OpenAI is rebuilding how ChatGPT remembers you. The company says it has begun rolling out a more capable memory system built on a background process it calls 'dreaming,' which quietly synthesizes what ChatGPT knows about a user across many conversations to keep that context fresh and relevant.
The update reached Plus and Pro users in the US on Thursday, OpenAI says, with free and lower-tier users and more countries to follow over the coming weeks.
From notes to 'dreaming'
Memory started simply. OpenAI launched 'saved memories' in April 2024 — ChatGPT wrote things down when you asked it to, like 'remember I'm traveling to Singapore in July.' The company concedes those notes went stale and missed anything you didn't explicitly flag.

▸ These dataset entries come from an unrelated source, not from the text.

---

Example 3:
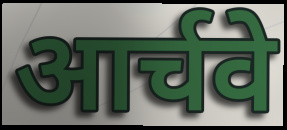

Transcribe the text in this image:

आर्चवे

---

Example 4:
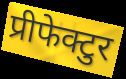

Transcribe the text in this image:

प्रीफेक्टुर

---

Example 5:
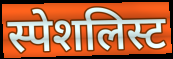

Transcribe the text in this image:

स्पेशलिस्ट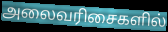
அலைவரிசைகளில்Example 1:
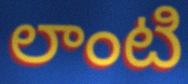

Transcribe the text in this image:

లాంటి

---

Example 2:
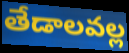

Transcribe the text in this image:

తేడాలవల్ల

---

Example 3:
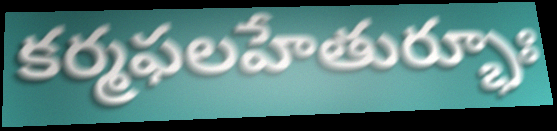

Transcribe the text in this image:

కర్మఫలహేతుర్భూః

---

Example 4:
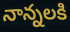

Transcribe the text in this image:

నాన్నలకి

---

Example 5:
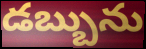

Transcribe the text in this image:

డబ్బునుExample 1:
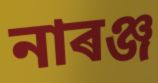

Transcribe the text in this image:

নাৰঞ্জ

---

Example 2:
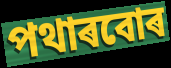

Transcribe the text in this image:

পথাৰবোৰ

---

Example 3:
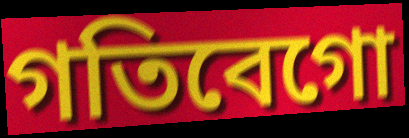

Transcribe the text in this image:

গতিবেগো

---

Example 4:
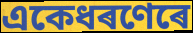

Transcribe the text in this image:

একেধৰণেৰে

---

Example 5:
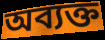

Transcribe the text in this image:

অব্যক্ত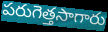
పరుగెత్తసాగారు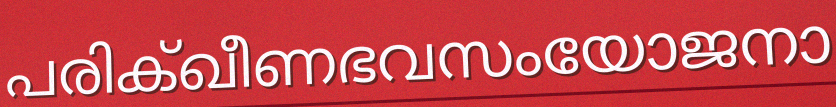
പരിക്ഖീണഭവസംയോജനാ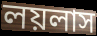
লয়লাস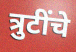
त्रुटींचेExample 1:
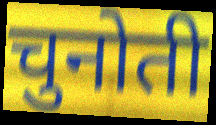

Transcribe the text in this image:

चुनोती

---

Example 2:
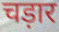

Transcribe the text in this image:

चड़ार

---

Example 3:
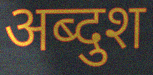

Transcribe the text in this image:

अब्दुश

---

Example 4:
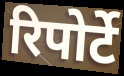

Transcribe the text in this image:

रिपोर्टे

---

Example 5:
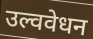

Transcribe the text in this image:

उल्ववेधनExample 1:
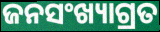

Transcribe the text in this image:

ଜନସଂଖ୍ୟାଗ୍ରତ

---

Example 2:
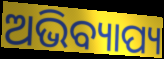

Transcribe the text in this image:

ଅଭିବ୍ୟାପ୍ୟ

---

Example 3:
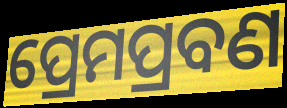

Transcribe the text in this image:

ପ୍ରେମପ୍ରବଣ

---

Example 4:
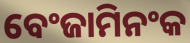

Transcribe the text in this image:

ବେଂଜାମିନଂକ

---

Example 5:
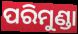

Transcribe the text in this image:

ପରିମୁଣ୍ଡା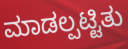
ಮಾಡಲ್ಪಟ್ಟಿತು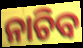
ନାଚିବ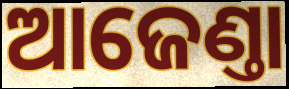
ଆଜେଣ୍ତା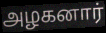
அழகனார்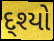
દ્શ્યો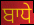
ਬਾਧੇ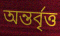
অন্তৰ্বৃত্ত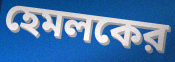
হেমলকের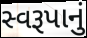
સ્વરૂપાનુંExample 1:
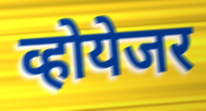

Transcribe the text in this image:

व्होयेजर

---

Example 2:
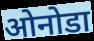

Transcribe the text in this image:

ओनोडा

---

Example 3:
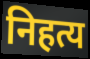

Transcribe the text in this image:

निहत्य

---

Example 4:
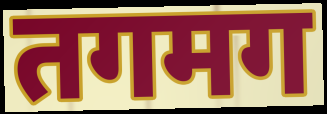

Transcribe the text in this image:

तगमग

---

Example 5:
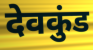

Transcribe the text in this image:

देवकुंडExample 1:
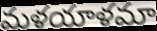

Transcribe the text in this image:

మళయాళమా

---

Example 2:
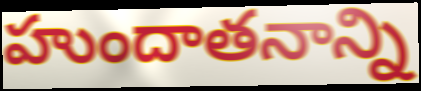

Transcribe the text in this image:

హుందాతనాన్ని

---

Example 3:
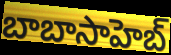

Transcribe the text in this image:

బాబాసాహెబ్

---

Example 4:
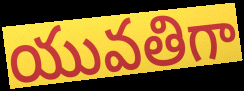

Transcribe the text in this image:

యువతిగా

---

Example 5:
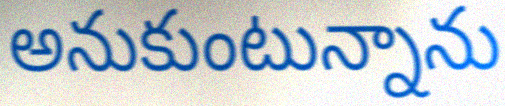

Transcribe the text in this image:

అనుకుంటున్నానుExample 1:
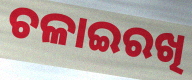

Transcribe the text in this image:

In April 2025 it added the first version of dreaming: a background process that curates memory by referencing your chat history rather than waiting for an instruction. The version shipping now, which OpenAI calls Dreaming V3, makes that the main memory system rather than a supplement to saved notes.
Keeping memory current
The pitch is that memory should age. OpenAI gives the example of a trip: 'You're going to Singapore in July' should become 'You went to Singapore in July 2026' once the date passes, so recommendations snap back to your home city. The synthesized memory is reviewable on a summary page, where users can add, edit, or tell ChatGPT what to bring up and when.
Why it matters
The headline change is reach. OpenAI says it cut the compute needed to serve dreaming to free users by about five times, which is what lets it extend the system beyond paying tiers and raise memory limits for Plus and Pro. A model that remembers more, for more people, is more useful — and a deeper store of personal context, which is why the company points users to its memory controls and FAQ.